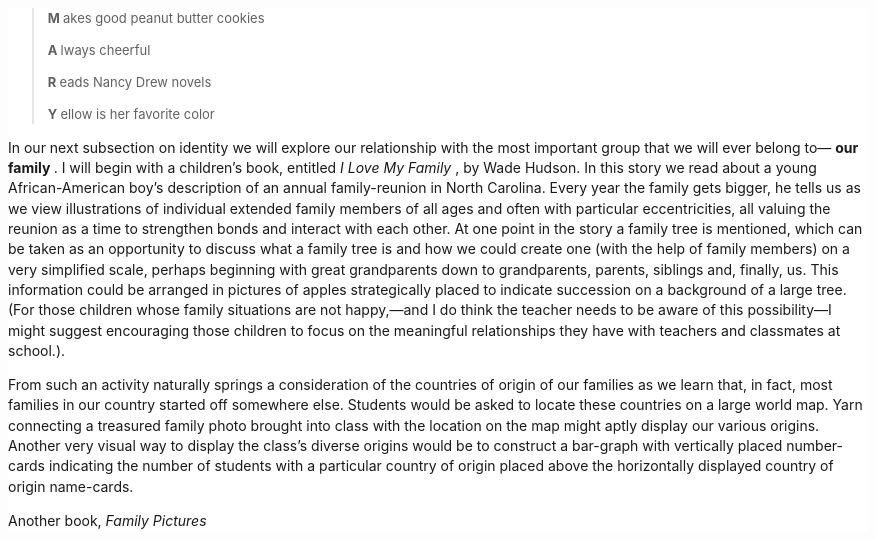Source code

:  </p>
<blockquote>
  <font size="-1">
   <b>
    M
   </b>
   akes good peanut butter cookies
   <p>
    <b>
     A
    </b>
    lways cheerful
   </p>
   <p>
    <b>
     R
    </b>
    eads Nancy Drew novels
   </p>
   <p>
    <b>
     Y
    </b>
    ellow is her favorite color
   </p>
</font>
 </blockquote>
 In our next subsection on identity we will explore our relationship with the most important group that we will ever belong to—
 <b>
  our family
 </b>
 . I will begin with a children’s book, entitled
 <i>
  I Love My Family
 </i>
 , by Wade Hudson. In this story we read about a young African-American boy’s description of an annual family-reunion in North Carolina. Every year the family gets bigger, he tells us as we view illustrations of individual extended family members of all ages and often with particular eccentricities, all valuing the reunion as a time to strengthen bonds and interact with each other. At one point in the story a family tree is mentioned, which can be taken as an opportunity to discuss what a family tree is and how we could create one (with the help of family members) on a very simplified scale, perhaps beginning with great grandparents down to grandparents, parents, siblings and, finally, us. This information could be arranged in pictures of apples strategically placed to indicate succession on a background of a large tree. (For those children whose family situations are not happy,—and I do think the teacher needs to be aware of this possibility—I might suggest encouraging those children to focus on the meaningful relationships they have with teachers and classmates at school.).
 <p>
  From such an activity naturally springs a consideration of the countries of origin of our families as we learn that, in fact, most families in our country started off somewhere else. Students would be asked to locate these countries on a large world map. Yarn connecting a treasured family photo brought into class with the location on the map might aptly display our various origins. Another very visual way to display the class’s diverse origins would be to construct a bar-graph with vertically placed number-cards indicating the number of students with a particular country of origin placed above the horizontally displayed country of origin name-cards.
 </p>
 <p>
  Another book,
  <i>
   Family Pictures
  </i>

################

**Work instructions:** The data is to be printed again exactly, but without its pictures.

**Solution below:**
Source code

:  </p>
<blockquote>
  <font size="-1">
   <b>
    M
   </b>
   akes good peanut butter cookies
   <p>
    <b>
     A
    </b>
    lways cheerful
   </p>
   <p>
    <b>
     R
    </b>
    eads Nancy Drew novels
   </p>
   <p>
    <b>
     Y
    </b>
    ellow is her favorite color
   </p>
</font>
 </blockquote>
 In our next subsection on identity we will explore our relationship with the most important group that we will ever belong to—
 <b>
  our family
 </b>
 . I will begin with a children’s book, entitled
 <i>
  I Love My Family
 </i>
 , by Wade Hudson. In this story we read about a young African-American boy’s description of an annual family-reunion in North Carolina. Every year the family gets bigger, he tells us as we view illustrations of individual extended family members of all ages and often with particular eccentricities, all valuing the reunion as a time to strengthen bonds and interact with each other. At one point in the story a family tree is mentioned, which can be taken as an opportunity to discuss what a family tree is and how we could create one (with the help of family members) on a very simplified scale, perhaps beginning with great grandparents down to grandparents, parents, siblings and, finally, us. This information could be arranged in pictures of apples strategically placed to indicate succession on a background of a large tree. (For those children whose family situations are not happy,—and I do think the teacher needs to be aware of this possibility—I might suggest encouraging those children to focus on the meaningful relationships they have with teachers and classmates at school.).
 <p>
  From such an activity naturally springs a consideration of the countries of origin of our families as we learn that, in fact, most families in our country started off somewhere else. Students would be asked to locate these countries on a large world map. Yarn connecting a treasured family photo brought into class with the location on the map might aptly display our various origins. Another very visual way to display the class’s diverse origins would be to construct a bar-graph with vertically placed number-cards indicating the number of students with a particular country of origin placed above the horizontally displayed country of origin name-cards.
 </p>
 <p>
  Another book,
  <i>
   Family Pictures
  </i>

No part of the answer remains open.